Death and taxes may be inevitable. A big bill for your heirs is not.
“It’s a strategic game of chess played over decades,” says Mark Bosler, an estate planning attorney in Troy, Michigan, and legal adviser to Real Estate Bees. “While the average person relies on a simple will, the well-to-do utilize a different playbook.”
The solution at the center of many estate planners’ designs is a trust.
Among the reasons: Even if you aren’t leaving enough behind to trigger taxes, your estate can get tied up in probate court, which typically assesses fees based on an estate’s total value.
“You are leaving what might have gone to your children or other loved ones to attorneys and the courts,” says Renee Fry, CEO of Gentreo, an online estate planner based in Quincy, Massachusetts. “Anywhere from 3 to 8% of an estate might be lost.”

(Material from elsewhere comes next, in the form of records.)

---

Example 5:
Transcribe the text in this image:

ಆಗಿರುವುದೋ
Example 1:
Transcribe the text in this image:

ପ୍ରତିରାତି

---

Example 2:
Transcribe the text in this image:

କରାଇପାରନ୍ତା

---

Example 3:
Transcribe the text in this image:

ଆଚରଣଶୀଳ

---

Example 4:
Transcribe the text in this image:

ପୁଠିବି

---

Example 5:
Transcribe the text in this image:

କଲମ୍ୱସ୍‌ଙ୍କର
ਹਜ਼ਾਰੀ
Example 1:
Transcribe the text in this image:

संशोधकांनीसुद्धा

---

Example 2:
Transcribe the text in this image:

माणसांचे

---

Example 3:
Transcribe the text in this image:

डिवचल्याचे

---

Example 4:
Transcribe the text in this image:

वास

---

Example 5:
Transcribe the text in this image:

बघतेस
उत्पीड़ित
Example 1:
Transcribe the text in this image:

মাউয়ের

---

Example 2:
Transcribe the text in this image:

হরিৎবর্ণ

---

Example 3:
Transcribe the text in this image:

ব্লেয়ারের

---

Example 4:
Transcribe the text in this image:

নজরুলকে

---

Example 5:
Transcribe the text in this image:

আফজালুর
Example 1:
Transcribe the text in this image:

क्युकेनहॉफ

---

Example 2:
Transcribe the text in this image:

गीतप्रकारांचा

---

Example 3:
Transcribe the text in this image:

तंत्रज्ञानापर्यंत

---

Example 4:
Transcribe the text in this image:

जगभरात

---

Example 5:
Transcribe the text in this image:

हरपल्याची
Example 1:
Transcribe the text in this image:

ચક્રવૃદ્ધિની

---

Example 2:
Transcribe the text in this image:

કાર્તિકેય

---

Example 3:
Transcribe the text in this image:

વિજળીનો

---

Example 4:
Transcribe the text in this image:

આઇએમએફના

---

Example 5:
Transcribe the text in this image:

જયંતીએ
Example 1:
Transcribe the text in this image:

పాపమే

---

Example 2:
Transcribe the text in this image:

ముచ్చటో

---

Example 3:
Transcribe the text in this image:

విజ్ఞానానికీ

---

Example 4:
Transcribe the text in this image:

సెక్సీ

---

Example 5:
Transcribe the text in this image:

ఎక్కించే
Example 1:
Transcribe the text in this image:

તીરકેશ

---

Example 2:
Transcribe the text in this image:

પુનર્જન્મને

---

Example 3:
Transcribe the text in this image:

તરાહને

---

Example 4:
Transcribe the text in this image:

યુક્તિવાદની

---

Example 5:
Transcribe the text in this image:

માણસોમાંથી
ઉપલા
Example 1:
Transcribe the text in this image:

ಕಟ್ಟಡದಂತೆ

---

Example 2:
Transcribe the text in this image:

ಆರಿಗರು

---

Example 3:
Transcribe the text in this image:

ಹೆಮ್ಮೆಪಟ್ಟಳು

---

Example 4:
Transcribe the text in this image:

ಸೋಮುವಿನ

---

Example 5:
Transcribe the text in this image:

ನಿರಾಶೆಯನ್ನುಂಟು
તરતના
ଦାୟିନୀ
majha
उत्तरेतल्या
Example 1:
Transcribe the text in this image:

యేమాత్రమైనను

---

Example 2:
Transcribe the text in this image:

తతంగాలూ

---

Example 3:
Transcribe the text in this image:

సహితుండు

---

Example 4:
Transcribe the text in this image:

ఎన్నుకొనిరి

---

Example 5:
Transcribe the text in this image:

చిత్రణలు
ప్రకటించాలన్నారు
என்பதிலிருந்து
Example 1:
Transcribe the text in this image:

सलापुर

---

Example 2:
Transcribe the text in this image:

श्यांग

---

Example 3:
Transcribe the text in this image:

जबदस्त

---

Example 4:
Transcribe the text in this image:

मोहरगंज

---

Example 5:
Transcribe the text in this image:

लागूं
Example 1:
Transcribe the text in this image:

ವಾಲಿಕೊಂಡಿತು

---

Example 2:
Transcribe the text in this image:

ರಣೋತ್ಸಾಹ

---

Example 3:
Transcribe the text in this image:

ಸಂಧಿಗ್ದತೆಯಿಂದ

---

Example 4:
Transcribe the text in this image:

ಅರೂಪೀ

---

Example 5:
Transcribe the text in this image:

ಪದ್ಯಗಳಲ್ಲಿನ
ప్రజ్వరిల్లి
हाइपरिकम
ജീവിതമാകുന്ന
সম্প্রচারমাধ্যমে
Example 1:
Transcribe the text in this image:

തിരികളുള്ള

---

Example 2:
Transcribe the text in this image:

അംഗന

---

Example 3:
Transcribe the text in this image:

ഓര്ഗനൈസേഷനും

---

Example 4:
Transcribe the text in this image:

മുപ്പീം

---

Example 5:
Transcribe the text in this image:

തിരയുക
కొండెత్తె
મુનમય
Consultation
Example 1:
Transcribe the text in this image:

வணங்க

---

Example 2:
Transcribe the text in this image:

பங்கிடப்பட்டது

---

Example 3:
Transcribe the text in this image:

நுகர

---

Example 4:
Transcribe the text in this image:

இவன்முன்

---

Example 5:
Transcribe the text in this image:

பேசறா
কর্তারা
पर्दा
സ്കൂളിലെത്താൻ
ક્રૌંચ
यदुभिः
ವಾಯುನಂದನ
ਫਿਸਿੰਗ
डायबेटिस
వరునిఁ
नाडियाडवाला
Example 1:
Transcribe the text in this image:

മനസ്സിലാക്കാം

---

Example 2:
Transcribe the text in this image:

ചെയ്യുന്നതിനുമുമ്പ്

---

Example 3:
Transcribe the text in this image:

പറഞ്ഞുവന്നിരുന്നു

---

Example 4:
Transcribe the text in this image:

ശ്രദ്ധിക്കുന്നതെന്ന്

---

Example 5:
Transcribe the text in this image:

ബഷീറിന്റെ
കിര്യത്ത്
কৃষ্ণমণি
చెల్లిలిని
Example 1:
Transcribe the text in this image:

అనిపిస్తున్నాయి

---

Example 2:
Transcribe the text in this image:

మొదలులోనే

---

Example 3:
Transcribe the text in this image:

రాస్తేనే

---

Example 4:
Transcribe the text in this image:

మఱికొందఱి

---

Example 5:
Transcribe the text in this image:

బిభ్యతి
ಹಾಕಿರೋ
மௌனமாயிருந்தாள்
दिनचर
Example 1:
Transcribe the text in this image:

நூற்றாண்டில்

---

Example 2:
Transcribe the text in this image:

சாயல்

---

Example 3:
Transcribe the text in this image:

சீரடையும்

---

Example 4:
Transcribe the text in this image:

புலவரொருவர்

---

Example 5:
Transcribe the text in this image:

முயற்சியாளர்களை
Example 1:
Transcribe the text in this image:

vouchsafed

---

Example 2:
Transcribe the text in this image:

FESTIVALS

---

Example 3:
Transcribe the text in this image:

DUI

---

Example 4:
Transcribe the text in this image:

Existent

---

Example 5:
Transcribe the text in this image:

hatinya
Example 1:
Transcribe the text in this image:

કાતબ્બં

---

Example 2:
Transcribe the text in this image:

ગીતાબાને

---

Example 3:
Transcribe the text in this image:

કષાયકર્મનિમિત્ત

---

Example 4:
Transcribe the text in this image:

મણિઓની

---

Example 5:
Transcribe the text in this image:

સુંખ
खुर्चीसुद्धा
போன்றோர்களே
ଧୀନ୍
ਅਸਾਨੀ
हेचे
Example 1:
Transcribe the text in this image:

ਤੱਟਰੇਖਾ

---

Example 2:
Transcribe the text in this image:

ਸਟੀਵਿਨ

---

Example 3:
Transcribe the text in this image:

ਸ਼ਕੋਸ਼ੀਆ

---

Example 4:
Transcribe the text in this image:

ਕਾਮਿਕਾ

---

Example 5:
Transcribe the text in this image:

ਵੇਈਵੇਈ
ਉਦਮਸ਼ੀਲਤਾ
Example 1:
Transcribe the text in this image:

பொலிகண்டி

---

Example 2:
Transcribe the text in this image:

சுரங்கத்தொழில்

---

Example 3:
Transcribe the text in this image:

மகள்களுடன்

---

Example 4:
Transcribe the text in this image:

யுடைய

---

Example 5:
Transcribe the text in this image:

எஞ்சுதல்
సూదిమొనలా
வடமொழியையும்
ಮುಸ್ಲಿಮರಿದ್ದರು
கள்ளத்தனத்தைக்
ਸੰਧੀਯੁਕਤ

It’s possible with one caveat: You have to die.
It works like this: Say your savvy uncle bought 100 shares of Nvidia when it began trading in 1999 at $12 a share. Between splits and a soaring price, that $1,200 investment would be worth more than $9 million today. If he left it all to you, you could sell the shares owing little or no tax because gains are calculated from the day he died, not the day he bought it.
Benjamin Trujillo, a partner with the wealth advisory firm Moneta, based in St. Louis, Missouri, says it all seems “like a magic trick.” And it’s completely legal.
“Wealth transfer looks like smoke and mirrors,” Trujillo says. “Assets like stocks can quietly grow for decades and, when they’re inherited, the tax bill often disappears.”
Lawmakers have sometimes proposed limits on the “step-up” rule but at least for now, it remains, making it one of the biggest not-so-secret weapons in the arsenals of those looking to create generational wealth. If stocks aren’t your forte, “step-up” applies to other types of investments too, including artwork, real estate and collectibles.
Regulations vary from place to place, but many banks and brokerages allow you to name a beneficiary to whom the funds will be transferred to upon your death.
“One of the easiest ways to transfer assets hassle-free,” says Allison Harrison, an attorney in Columbus, Ohio, who focuses on estate planning.
Beneficiary designations generally override wills, so it’s important to make sure yours are up to date to avoid the mess of having, say, an ex-spouse end up with everything you saved.
All of this requires planning, but experts say investing a little time in mapping out your estate is one of the moves that separates the rich from the less well-off.
“Wealthy families plan,” says Fry. “They don’t leave assets and decisions unprotected.”